MATERIAL FOR THE TASK START

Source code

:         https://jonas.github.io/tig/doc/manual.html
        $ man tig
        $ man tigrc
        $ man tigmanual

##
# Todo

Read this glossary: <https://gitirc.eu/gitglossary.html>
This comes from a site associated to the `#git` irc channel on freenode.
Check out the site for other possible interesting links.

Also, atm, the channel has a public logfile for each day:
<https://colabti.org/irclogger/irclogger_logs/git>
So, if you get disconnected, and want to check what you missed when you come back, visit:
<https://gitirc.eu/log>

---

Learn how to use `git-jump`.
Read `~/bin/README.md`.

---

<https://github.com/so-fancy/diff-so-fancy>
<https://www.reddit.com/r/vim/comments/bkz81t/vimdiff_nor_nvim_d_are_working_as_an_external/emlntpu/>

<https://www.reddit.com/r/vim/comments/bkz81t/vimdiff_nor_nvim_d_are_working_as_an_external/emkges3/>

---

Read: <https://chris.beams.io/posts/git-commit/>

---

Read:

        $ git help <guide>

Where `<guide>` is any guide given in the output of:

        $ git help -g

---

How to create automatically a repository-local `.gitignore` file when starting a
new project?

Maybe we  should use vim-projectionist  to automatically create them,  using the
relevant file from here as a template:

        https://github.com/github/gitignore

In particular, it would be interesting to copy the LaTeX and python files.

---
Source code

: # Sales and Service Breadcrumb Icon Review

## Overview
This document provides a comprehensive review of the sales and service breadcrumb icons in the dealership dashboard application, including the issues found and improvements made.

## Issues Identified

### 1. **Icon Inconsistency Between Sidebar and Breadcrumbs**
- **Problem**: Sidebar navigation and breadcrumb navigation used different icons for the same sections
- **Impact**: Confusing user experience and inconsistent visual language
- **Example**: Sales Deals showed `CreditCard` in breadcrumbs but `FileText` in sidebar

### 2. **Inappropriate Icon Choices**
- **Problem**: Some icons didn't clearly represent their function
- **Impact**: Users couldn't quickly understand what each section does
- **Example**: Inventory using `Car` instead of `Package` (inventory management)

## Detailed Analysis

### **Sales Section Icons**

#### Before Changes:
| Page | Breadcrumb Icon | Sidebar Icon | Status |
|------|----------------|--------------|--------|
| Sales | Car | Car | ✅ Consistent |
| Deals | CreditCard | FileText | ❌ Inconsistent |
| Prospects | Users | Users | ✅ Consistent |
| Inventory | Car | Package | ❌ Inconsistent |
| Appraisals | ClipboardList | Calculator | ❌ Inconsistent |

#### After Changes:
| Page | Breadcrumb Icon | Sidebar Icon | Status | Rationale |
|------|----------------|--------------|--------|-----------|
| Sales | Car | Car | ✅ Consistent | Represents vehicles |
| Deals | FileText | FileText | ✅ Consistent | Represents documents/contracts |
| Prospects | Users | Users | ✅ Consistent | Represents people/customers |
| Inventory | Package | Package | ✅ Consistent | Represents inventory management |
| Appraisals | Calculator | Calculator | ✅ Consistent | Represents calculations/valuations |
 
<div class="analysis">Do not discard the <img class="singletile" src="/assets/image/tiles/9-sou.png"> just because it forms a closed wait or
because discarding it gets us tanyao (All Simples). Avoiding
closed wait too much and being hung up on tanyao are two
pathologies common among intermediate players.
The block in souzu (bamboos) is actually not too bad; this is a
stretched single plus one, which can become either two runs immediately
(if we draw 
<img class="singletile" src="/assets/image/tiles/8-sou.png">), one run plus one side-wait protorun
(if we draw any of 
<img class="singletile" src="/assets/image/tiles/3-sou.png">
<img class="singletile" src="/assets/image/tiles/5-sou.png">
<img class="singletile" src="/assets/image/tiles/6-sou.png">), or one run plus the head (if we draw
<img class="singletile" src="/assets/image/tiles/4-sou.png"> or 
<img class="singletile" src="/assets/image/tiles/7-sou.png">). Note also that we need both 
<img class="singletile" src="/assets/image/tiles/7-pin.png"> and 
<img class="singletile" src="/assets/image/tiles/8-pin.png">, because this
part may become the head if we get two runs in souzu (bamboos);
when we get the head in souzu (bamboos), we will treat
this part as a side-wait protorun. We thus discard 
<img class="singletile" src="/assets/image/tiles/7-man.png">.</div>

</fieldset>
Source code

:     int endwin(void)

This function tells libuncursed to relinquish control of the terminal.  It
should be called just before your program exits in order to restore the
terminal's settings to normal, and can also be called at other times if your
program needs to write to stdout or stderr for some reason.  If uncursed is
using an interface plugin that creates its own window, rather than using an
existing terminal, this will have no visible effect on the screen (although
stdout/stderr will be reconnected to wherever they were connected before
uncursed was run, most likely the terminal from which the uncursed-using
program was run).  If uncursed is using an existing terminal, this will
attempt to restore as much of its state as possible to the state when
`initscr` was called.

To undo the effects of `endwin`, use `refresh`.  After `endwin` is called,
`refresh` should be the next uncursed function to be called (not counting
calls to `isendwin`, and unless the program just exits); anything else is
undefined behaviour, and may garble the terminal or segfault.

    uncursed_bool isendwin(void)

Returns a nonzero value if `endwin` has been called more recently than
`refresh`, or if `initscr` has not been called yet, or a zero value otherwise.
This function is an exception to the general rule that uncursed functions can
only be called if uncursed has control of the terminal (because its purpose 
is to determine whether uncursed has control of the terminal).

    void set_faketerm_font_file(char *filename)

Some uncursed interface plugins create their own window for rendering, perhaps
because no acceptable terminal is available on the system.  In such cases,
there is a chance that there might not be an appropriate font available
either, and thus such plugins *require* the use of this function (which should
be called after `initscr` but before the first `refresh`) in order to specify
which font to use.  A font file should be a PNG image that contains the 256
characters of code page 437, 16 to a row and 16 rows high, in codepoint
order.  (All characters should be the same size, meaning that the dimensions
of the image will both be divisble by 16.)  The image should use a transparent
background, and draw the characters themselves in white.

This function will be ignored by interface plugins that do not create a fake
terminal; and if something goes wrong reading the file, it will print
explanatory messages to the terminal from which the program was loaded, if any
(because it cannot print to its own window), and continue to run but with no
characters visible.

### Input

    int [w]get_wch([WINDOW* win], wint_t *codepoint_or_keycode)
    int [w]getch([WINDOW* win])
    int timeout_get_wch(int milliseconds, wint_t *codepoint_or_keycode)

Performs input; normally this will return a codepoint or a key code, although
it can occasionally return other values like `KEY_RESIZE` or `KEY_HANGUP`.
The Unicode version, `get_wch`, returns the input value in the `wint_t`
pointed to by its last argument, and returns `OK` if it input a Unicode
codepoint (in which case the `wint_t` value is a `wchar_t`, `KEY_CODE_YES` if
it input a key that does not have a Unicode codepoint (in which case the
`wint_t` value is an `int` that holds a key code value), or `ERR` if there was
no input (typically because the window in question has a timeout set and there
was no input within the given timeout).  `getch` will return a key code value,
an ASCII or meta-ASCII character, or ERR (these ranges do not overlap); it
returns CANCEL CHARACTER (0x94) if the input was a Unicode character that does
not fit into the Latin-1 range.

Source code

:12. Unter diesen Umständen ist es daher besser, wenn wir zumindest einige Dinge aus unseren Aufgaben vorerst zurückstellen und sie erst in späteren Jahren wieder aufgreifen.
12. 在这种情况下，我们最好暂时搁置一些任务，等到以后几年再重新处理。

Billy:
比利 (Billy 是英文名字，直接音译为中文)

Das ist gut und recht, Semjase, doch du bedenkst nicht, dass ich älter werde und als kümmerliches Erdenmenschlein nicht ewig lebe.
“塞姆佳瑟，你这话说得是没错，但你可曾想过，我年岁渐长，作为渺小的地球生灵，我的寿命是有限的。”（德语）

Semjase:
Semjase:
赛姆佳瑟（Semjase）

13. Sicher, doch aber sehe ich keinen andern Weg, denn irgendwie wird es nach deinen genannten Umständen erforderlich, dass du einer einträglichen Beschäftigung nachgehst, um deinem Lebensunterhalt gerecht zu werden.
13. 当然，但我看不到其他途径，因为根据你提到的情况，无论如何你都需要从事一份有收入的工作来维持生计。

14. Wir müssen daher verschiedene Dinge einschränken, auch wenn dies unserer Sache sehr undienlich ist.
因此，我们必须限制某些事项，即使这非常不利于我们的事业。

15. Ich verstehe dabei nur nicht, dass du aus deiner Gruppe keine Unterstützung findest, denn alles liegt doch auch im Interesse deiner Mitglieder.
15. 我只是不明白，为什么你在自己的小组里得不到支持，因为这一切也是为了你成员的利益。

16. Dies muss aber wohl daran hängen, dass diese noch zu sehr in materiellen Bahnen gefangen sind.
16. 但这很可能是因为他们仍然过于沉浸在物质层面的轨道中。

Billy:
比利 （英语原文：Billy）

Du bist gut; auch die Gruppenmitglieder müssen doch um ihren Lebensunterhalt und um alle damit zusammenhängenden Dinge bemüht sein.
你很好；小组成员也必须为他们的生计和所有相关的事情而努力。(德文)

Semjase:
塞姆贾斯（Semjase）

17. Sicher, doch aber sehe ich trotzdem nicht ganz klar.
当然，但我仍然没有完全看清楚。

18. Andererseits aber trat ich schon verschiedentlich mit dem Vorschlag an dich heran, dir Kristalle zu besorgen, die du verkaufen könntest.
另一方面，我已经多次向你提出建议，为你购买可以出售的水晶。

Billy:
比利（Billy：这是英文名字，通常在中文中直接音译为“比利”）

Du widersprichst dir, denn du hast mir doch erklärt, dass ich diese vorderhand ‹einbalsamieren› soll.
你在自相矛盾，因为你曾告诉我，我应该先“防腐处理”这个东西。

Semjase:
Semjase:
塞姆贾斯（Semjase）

MATERIAL FOR THE TASK END

_WRITTEN TASK_
Reproduce the lines above, beginning at the line with "git help -g" and stopping after the line with "inventory management |", exactly as they are.

_ANSWER TO THIS TASK_
        $ git help -g

---

How to create automatically a repository-local `.gitignore` file when starting a
new project?

Maybe we  should use vim-projectionist  to automatically create them,  using the
relevant file from here as a template:

        https://github.com/github/gitignore

In particular, it would be interesting to copy the LaTeX and python files.

---
Source code

: # Sales and Service Breadcrumb Icon Review

## Overview
This document provides a comprehensive review of the sales and service breadcrumb icons in the dealership dashboard application, including the issues found and improvements made.

## Issues Identified

### 1. **Icon Inconsistency Between Sidebar and Breadcrumbs**
- **Problem**: Sidebar navigation and breadcrumb navigation used different icons for the same sections
- **Impact**: Confusing user experience and inconsistent visual language
- **Example**: Sales Deals showed `CreditCard` in breadcrumbs but `FileText` in sidebar

### 2. **Inappropriate Icon Choices**
- **Problem**: Some icons didn't clearly represent their function
- **Impact**: Users couldn't quickly understand what each section does
- **Example**: Inventory using `Car` instead of `Package` (inventory management)

## Detailed Analysis

### **Sales Section Icons**

#### Before Changes:
| Page | Breadcrumb Icon | Sidebar Icon | Status |
|------|----------------|--------------|--------|
| Sales | Car | Car | ✅ Consistent |
| Deals | CreditCard | FileText | ❌ Inconsistent |
| Prospects | Users | Users | ✅ Consistent |
| Inventory | Car | Package | ❌ Inconsistent |
| Appraisals | ClipboardList | Calculator | ❌ Inconsistent |

#### After Changes:
| Page | Breadcrumb Icon | Sidebar Icon | Status | Rationale |
|------|----------------|--------------|--------|-----------|
| Sales | Car | Car | ✅ Consistent | Represents vehicles |
| Deals | FileText | FileText | ✅ Consistent | Represents documents/contracts |
| Prospects | Users | Users | ✅ Consistent | Represents people/customers |
| Inventory | Package | Package | ✅ Consistent | Represents inventory management |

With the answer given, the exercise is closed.